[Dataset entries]

#####

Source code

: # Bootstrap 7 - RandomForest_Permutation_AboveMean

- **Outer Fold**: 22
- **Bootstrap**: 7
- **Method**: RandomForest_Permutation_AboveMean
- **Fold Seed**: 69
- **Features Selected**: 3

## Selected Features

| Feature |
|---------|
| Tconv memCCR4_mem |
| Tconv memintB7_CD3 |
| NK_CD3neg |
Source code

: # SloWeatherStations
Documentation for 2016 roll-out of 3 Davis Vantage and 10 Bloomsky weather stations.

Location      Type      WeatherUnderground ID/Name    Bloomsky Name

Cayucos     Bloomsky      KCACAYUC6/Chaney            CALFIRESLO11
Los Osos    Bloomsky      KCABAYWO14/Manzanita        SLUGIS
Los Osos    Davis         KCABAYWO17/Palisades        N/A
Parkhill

#####

What is being asked: Scan the entries above for the word "Davis", then copy every line in which it occurs.

Reply:
Documentation for 2016 roll-out of 3 Davis Vantage and 10 Bloomsky weather stations.
Los Osos    Davis         KCABAYWO17/Palisades        N/A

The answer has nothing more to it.